Excerpted records -

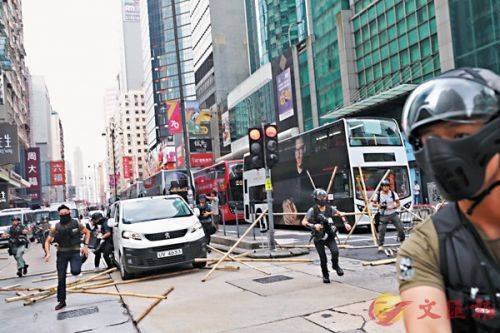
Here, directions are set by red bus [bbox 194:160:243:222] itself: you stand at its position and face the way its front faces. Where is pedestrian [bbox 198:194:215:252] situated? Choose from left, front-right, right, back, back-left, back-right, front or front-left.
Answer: front-right

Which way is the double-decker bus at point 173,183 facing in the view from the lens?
facing the viewer and to the right of the viewer

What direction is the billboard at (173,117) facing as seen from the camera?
toward the camera

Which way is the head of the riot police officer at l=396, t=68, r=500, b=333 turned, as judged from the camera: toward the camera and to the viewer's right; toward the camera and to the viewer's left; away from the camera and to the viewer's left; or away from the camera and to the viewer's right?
toward the camera and to the viewer's left

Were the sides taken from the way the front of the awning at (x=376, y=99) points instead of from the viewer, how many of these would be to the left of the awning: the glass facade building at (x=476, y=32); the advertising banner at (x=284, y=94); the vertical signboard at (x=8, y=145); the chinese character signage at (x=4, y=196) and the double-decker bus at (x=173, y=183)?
1

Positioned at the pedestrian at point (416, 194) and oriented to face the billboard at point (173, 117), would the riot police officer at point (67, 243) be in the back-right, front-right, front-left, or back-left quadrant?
back-left

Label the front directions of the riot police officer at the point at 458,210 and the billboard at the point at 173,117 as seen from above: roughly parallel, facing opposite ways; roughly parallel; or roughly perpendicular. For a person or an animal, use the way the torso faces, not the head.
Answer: roughly perpendicular

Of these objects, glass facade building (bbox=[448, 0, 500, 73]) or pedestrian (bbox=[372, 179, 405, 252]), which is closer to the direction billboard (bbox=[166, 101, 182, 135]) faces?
the pedestrian

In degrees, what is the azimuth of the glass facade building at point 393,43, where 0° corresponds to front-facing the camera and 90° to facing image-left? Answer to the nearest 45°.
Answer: approximately 45°

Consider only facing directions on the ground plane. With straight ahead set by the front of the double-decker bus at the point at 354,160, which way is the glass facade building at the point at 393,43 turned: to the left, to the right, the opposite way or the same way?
to the right

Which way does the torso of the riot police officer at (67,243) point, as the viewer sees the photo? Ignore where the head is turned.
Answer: toward the camera

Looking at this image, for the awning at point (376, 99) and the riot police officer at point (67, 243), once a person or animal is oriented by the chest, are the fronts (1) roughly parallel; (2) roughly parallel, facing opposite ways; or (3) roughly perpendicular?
roughly perpendicular

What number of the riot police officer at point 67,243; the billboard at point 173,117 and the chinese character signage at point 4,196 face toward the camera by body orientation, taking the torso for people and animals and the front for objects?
3

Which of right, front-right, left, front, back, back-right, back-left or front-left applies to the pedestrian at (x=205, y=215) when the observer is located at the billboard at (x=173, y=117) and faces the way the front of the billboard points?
front
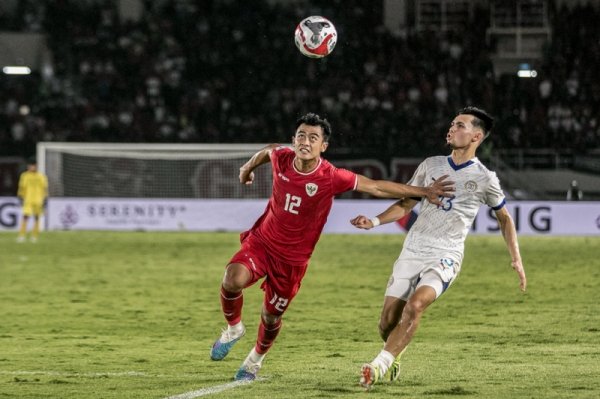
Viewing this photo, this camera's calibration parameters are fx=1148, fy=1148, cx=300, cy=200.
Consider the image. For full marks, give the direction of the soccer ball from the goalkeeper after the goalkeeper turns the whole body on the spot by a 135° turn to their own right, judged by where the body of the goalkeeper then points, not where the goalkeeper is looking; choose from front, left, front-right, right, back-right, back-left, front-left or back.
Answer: back-left

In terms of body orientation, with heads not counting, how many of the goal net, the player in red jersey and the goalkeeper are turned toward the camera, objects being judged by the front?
3

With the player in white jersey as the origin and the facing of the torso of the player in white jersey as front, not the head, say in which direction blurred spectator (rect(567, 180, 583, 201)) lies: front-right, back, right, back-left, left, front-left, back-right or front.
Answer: back-right

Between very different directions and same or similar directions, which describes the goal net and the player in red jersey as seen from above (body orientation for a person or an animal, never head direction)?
same or similar directions

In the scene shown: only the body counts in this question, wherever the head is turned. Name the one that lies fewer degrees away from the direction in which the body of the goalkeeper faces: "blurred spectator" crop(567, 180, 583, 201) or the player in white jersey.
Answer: the player in white jersey

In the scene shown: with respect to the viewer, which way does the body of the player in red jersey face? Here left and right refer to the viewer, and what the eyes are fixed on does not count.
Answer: facing the viewer

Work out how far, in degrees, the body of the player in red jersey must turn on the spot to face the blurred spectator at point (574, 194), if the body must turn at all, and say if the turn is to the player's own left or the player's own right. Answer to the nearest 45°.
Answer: approximately 180°

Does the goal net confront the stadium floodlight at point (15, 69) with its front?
no

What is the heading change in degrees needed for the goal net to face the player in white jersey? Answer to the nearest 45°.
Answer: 0° — it already faces them

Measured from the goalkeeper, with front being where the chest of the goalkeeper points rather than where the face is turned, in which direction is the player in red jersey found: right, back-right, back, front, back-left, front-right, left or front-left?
front

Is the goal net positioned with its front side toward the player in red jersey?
yes

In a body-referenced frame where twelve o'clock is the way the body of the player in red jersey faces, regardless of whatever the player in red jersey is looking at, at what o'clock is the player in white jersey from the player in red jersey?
The player in white jersey is roughly at 9 o'clock from the player in red jersey.

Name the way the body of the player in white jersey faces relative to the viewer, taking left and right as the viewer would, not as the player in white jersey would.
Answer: facing the viewer and to the left of the viewer

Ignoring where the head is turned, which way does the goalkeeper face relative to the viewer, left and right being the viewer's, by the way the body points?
facing the viewer
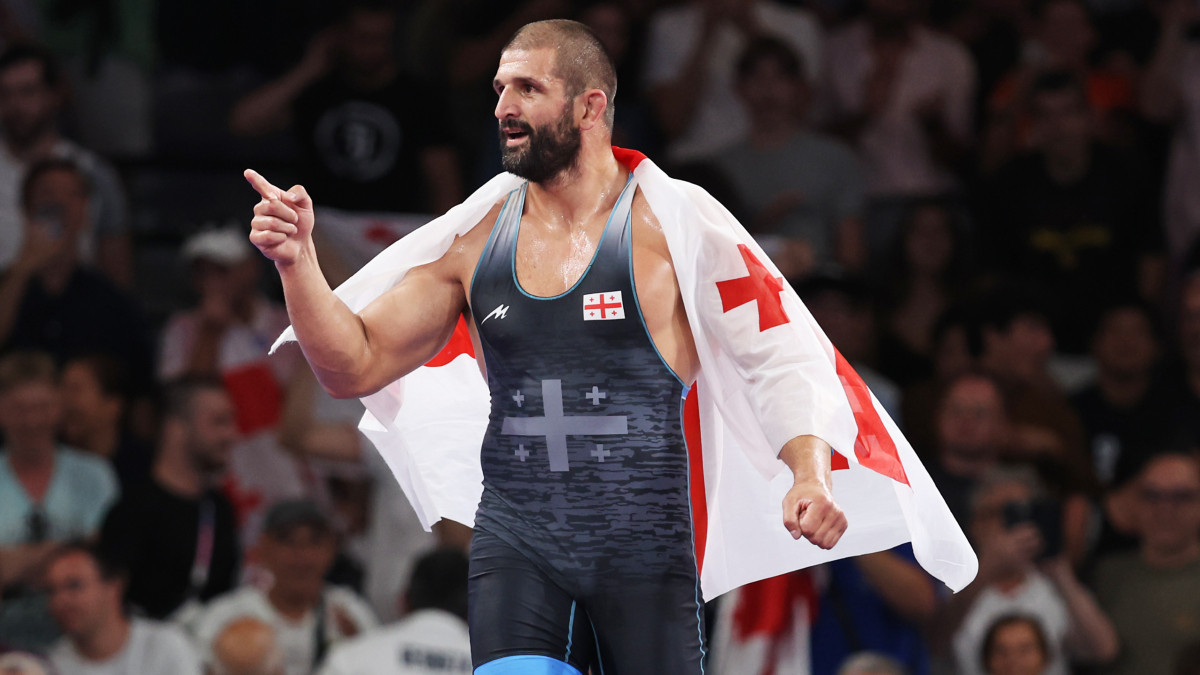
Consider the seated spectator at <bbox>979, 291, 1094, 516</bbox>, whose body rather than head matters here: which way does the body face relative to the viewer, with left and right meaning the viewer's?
facing the viewer and to the right of the viewer

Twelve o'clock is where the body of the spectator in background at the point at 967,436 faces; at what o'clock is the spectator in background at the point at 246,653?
the spectator in background at the point at 246,653 is roughly at 2 o'clock from the spectator in background at the point at 967,436.

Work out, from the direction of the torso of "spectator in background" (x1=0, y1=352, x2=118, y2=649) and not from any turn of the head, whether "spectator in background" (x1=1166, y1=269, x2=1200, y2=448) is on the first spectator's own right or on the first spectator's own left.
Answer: on the first spectator's own left

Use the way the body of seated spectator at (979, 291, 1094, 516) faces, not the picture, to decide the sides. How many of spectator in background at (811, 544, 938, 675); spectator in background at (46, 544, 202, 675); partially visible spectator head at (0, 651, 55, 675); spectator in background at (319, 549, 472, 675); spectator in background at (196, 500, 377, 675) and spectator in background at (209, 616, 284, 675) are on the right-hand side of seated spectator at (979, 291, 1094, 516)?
6

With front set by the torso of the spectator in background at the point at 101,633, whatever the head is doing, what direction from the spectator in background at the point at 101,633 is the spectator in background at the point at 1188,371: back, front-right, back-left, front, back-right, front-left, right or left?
back-left

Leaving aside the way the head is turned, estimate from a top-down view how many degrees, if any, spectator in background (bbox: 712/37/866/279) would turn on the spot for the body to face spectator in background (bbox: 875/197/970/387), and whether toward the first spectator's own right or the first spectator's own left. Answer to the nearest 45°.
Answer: approximately 90° to the first spectator's own left
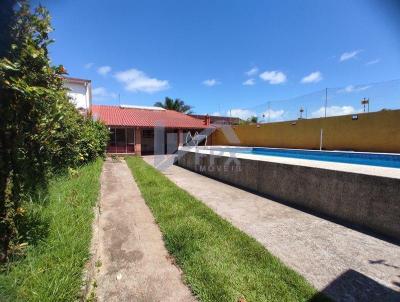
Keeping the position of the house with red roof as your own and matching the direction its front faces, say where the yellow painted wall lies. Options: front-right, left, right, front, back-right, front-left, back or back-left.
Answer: front-left

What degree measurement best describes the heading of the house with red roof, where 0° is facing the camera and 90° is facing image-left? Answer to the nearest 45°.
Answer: approximately 0°

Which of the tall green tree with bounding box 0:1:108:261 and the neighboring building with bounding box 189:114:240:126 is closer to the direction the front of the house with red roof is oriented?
the tall green tree

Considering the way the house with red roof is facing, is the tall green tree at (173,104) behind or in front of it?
behind

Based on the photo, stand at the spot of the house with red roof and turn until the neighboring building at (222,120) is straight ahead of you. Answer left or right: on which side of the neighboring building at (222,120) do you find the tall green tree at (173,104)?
left

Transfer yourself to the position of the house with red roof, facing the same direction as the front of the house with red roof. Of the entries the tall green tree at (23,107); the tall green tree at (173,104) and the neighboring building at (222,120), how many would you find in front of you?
1

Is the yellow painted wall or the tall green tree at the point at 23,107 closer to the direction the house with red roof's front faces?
the tall green tree

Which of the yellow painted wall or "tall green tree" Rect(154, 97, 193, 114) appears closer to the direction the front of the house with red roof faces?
the yellow painted wall

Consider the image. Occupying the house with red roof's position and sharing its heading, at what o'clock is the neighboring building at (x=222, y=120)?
The neighboring building is roughly at 8 o'clock from the house with red roof.

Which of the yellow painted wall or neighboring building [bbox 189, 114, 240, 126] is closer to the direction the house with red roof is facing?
the yellow painted wall

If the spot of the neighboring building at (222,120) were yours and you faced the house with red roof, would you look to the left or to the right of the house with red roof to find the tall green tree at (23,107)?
left

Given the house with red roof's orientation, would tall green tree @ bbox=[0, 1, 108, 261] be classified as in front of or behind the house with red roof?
in front
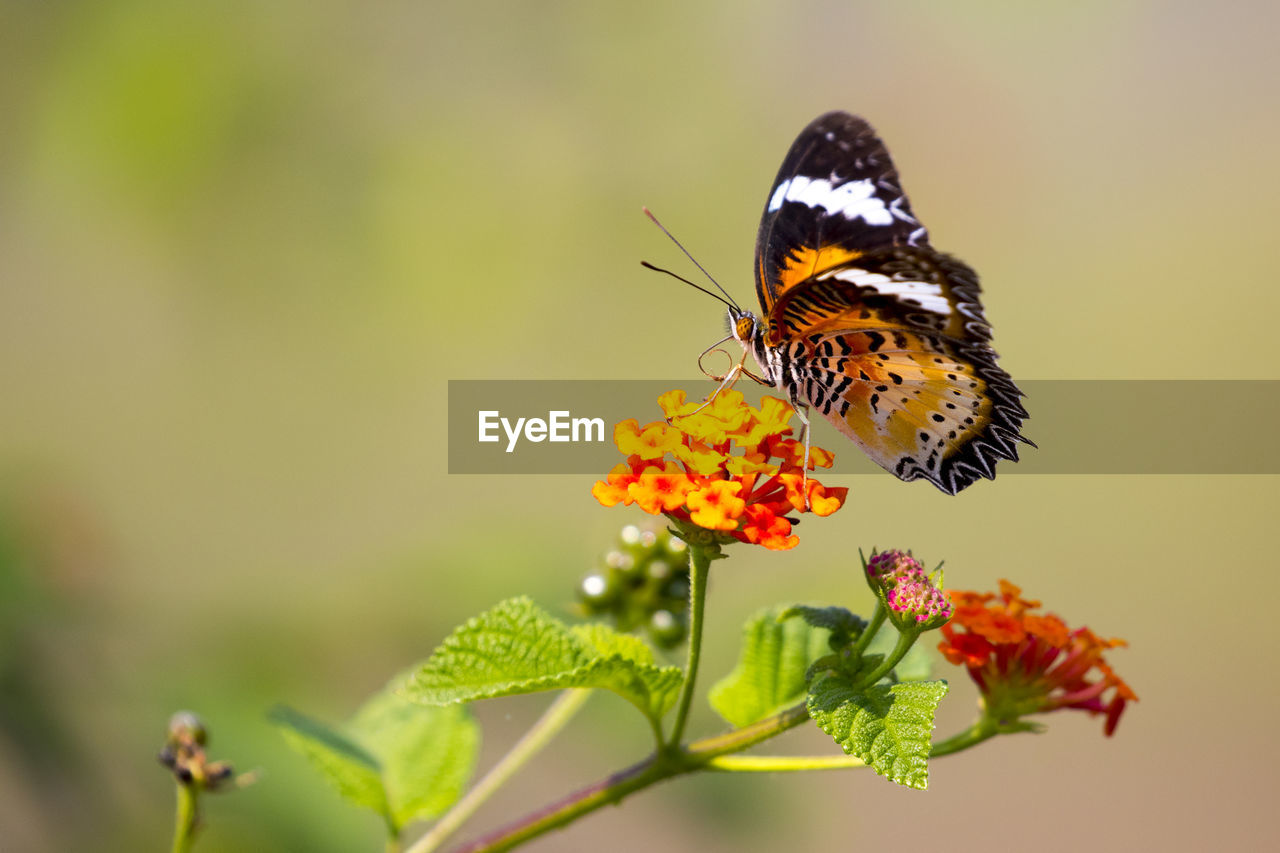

What you have to do - Copy the lines of the records starting at the one containing "In degrees, what" and ending at the one containing "Answer: approximately 45°", with both of those lines included.

Solution to this problem -
In degrees, what is the azimuth of the glass facade building at point 393,43, where 0° corresponds to front-facing the camera and 90° to facing image-left? Answer to the nearest 45°.
Answer: approximately 45°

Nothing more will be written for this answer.